If all of your business logic is in your code, there is one source of truth. I know when I deploy code from a certain branch or tag, all of the logic is right there.
My build process creates an artifact and that artifact gets deployed through the entire pipeline - Dev/Qa/UAT/Prod. There is one source of truth.
But when half your code is in stored procedures and the other half is in code, how do you keep them in sync? If I need to redeploy an older version, it's a simple matter of redeploying the artifact from v1. How do you make sure the code stays in sync with the stored procedure?
I can honestly say, that any system I've designed from scratch has no business logic in the data store.
Do you have types in your schema? That’s a business rule. Do you have columns, business rule.
Those might be business rules you are ok with having in your data store, but they are a point of sync between your code and the store that you have to manage.
If your stored procedures are their to abstract your table structure for write operations they act as a way to make that sync easier not harder.

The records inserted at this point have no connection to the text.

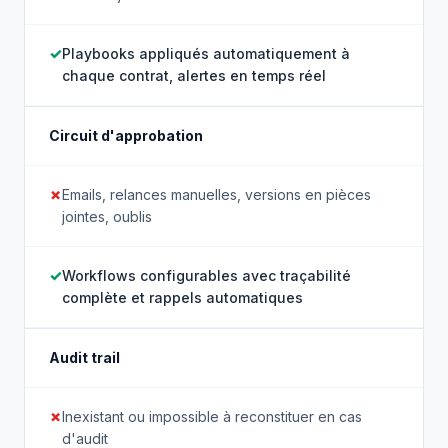
Playbooks appliqués automatiquement à
chaque contrat, alertes en temps réel
Circuit d'approbation
Emails, relances manuelles, versions en pièces
jointes, oublis
Workflows configurables avec traçabilité
complète et rappels automatiques
Audit trail
Inexistant ou impossible à reconstituer en cas
d'audit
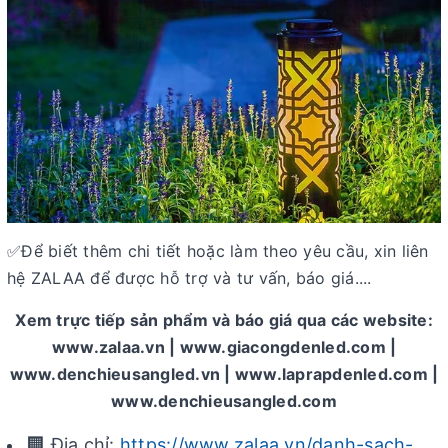
Để biết thêm chi tiết hoặc làm theo yêu cầu, xin liên
✅
hệ ZALAA để được hỗ trợ và tư vấn, báo giá....
Xem trực tiếp sản phẩm và báo giá qua các website:
www.zalaa.vn | www.giacongdenled.com |
www.denchieusangled.vn | www.laprapdenled.com |
www.denchieusangled.com
🏢 Địa chỉ:
https://www.zalaa.vn/danh-sach-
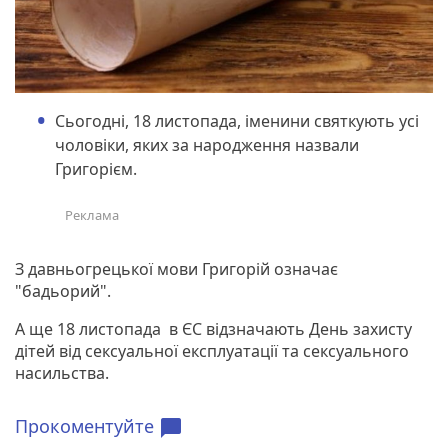
Сьогодні, 18 листопада, іменини святкують усі
чоловіки, яких за народження назвали
Григорієм.
З давньогрецької мови Григорій означає
"бадьорий".
А ще 18 листопада в ЄС відзначають День захисту
дітей від сексуальної експлуатації та сексуального
насильства.
Прокоментуйте
chat_bubble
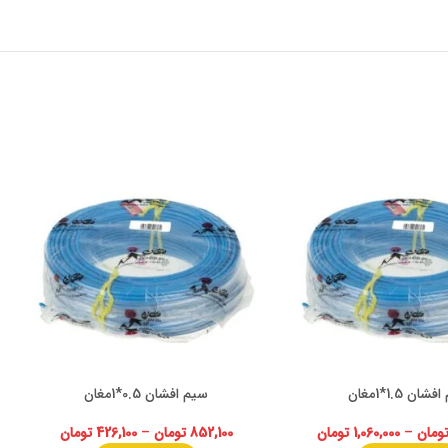
ان 1.5*1مغان
سیم افشان 0.5*1مغان
ومان
–
1,060,000
تومان
852,100
تومان
–
426,100
تومان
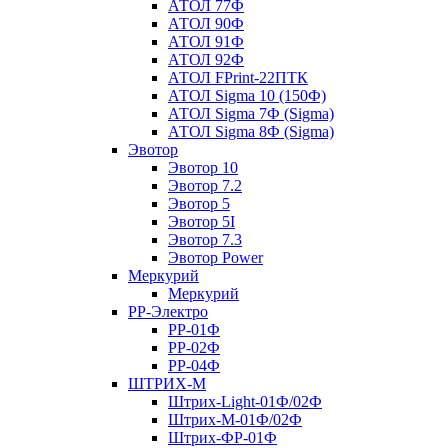
АТОЛ 77Ф
АТОЛ 90Ф
АТОЛ 91Ф
АТОЛ 92Ф
АТОЛ FPrint-22ПТК
АТОЛ Sigma 10 (150Ф)
АТОЛ Sigma 7Ф (Sigma)
АТОЛ Sigma 8Ф (Sigma)
Эвотор
Эвотор 10
Эвотор 7.2
Эвотор 5
Эвотор 5I
Эвотор 7.3
Эвотор Power
Меркурий
Меркурий
РР-Электро
РР-01Ф
РР-02Ф
РР-04Ф
ШТРИХ-М
Штрих-Light-01Ф/02Ф
Штрих-М-01Ф/02Ф
Штрих-ФР-01Ф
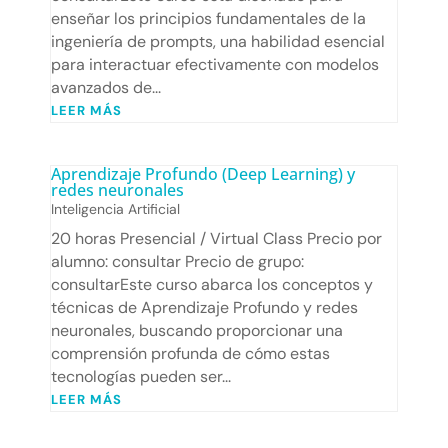
enseñar los principios fundamentales de la
ingeniería de prompts, una habilidad esencial
para interactuar efectivamente con modelos
avanzados de...
LEER MÁS
Aprendizaje Profundo (Deep Learning) y
redes neuronales
Inteligencia Artificial
20 horas Presencial / Virtual Class Precio por
alumno: consultar Precio de grupo:
consultarEste curso abarca los conceptos y
técnicas de Aprendizaje Profundo y redes
neuronales, buscando proporcionar una
comprensión profunda de cómo estas
tecnologías pueden ser...
LEER MÁS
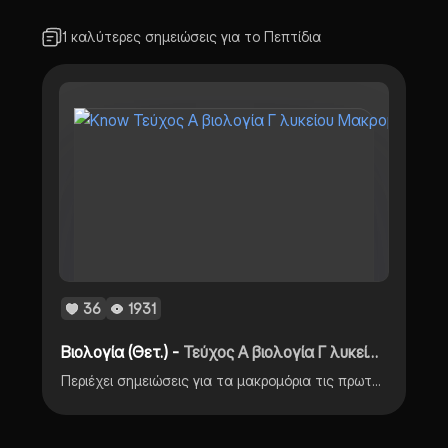
1 καλύτερες σημειώσεις για το Πεπτίδια
36
1931
Βιολογία (Θετ.) -
Τεύχος Α βιολογία Γ λυκείου Μακρομόρια/πρωτεΐνες/αμινοξέα
Περιέχει σημειώσεις για τα μακρομόρια τις πρωτεΐνες και τα αμινοξέα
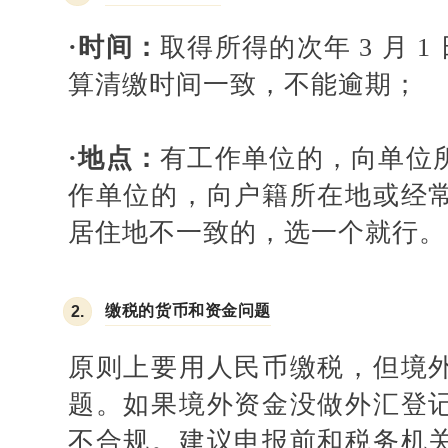
·
时间：
取得所得的次年
3 月 1
算清缴时间一致，不能逾期；
·
地点：
有工作单位的，向单位
作单位的，向户籍所在地或经
居住地不一致的，选一个就行。
缴税的货币和资金问题
2.
原则上要用人民币缴税，但境
题。如果境外资金没做外汇登
不合规。建议申报前和税务机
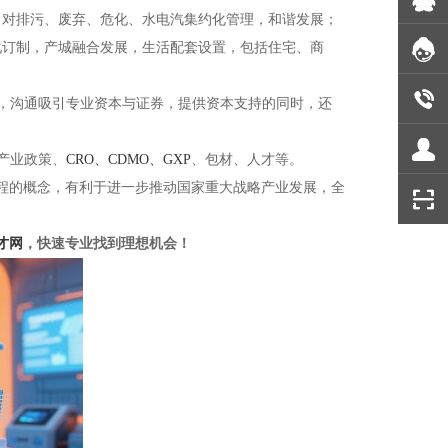
；对排污、废弃、危化、水电汽集约化管理，和谐发展；
化订制，产城融合发展，生活配套设置，包括住宅、商
，沟通吸引专业资本与证券，提供资本支持的同时，还
产业政策、
CRO、CDMO、GXP
、包材、人才等。
程的概念，有利于进一步推动国家重大战略产业发展，全
才网
，快速专业找到理想机会！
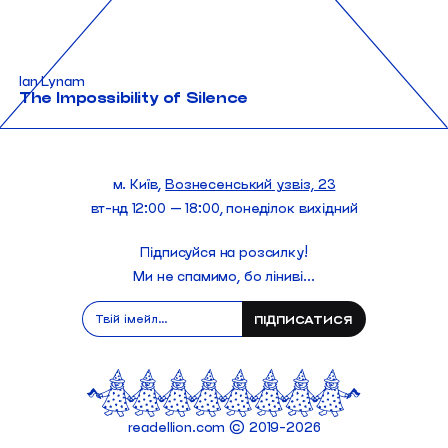
Ian Lynam
The Impossibility of Silence
м. Київ,
Вознесенський узвіз, 23
вт-нд 12:00 — 18:00, понеділок вихідний
Підписуйся на розсилку!
Ми не спамимо, бо ліниві...
readellion.com © 2019-
2026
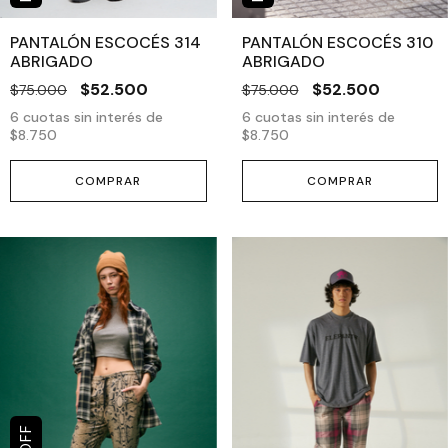
PANTALÓN ESCOCÉS 314
PANTALÓN ESCOCÉS 310
ABRIGADO
ABRIGADO
$52.500
$52.500
$75.000
$75.000
6
cuotas sin interés de
6
cuotas sin interés de
$8.750
$8.750
COMPRAR
COMPRAR
OFF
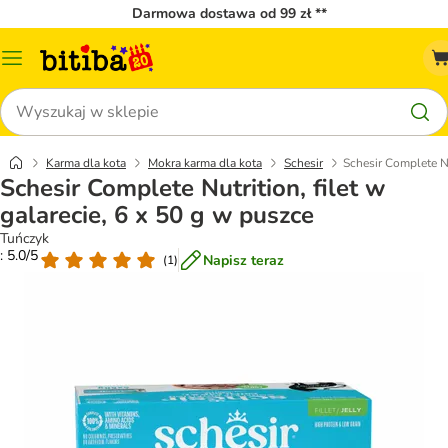
Darmowa dostawa od 99 zł **
Menu
katalogu
Szukaj
Karma dla kota
Mokra karma dla kota
Schesir
Schesir Complete Nu
Schesir Complete Nutrition, filet w
galarecie, 6 x 50 g w puszce
Tuńczyk
: 5.0/5
Napisz teraz
(
1
)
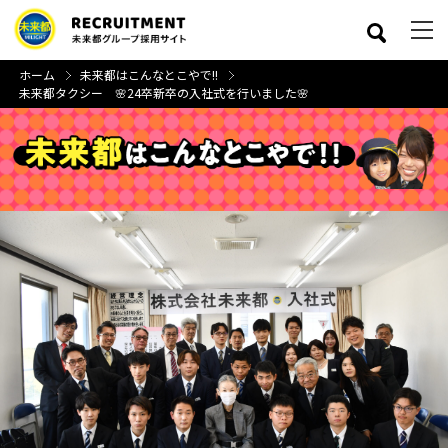
ホーム
未来都はこんなとこやで!!
未来都タクシー 🌸24卒新卒の入社式を行いました🌸
close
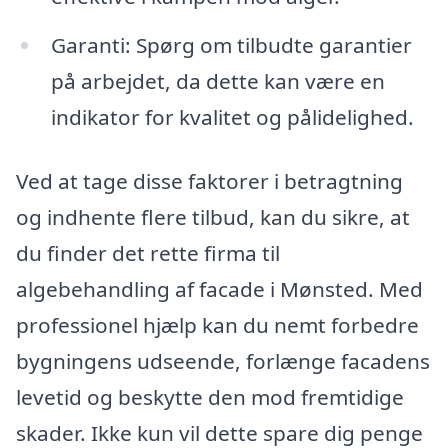
Garanti: Spørg om tilbudte garantier
på arbejdet, da dette kan være en
indikator for kvalitet og pålidelighed.
Ved at tage disse faktorer i betragtning
og indhente flere tilbud, kan du sikre, at
du finder det rette firma til
algebehandling af facade i Mønsted. Med
professionel hjælp kan du nemt forbedre
bygningens udseende, forlænge facadens
levetid og beskytte den mod fremtidige
skader. Ikke kun vil dette spare dig penge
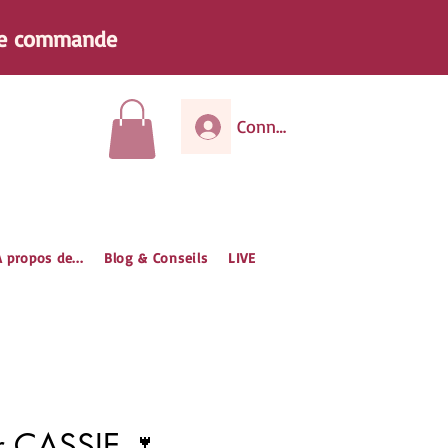
e
commande
Connexion
 propos de...
Blog & Conseils
LIVE
r CASSIE 🌷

How often do types change? Changing schema usually involves adding columns not deleting them. I'm not aware of a realistic scenario where adding a column isn't backwards compatible.
As far as writing your domain model to a relational schema, you should be doing that as a single module (in process) or micro service (out of process) that all other code calls. Meaning changing the representation of a domain model should only require a change in one place. For a monolith it means redeploying one artifact. For a microservice, it means deploying that microservice.
Even better with a nosql solution like Mongo, if you are using a strongly typed language. Your domain model is your schema. You change your schema and the data model changes.
With some ORMs you can just change your object and it creates alter table statements for you - I personally don't trust them but it is an alternative.
After that, I don't change my database much. But when I do, I prefer vi and psql:
Whenever I want to make a change, I use vi to edit tables.sql. Then I run psql and its \i command to run the stuff in the file --- which drops the schema and all its tables, and recreates everything again. I don't know if any other database treats schemas as Postgres does though, as folders for tables.By the way, you only want to do this on your test database, while making it, before users start using it, because it drops all the tables and their data. After you've gone live, it's alter table, baby.
Even after go-live this technique is useful for idempotent commands like creating views and functions. But instead of the drop-schema-cascade command, you have to put commands at the top to drop each of the views or functions, usually in the opposite order you create them, in case there are any dependencies.
If you like GUIs or are new to SQL, this way is daunting. I think it is the happiest way long term, though.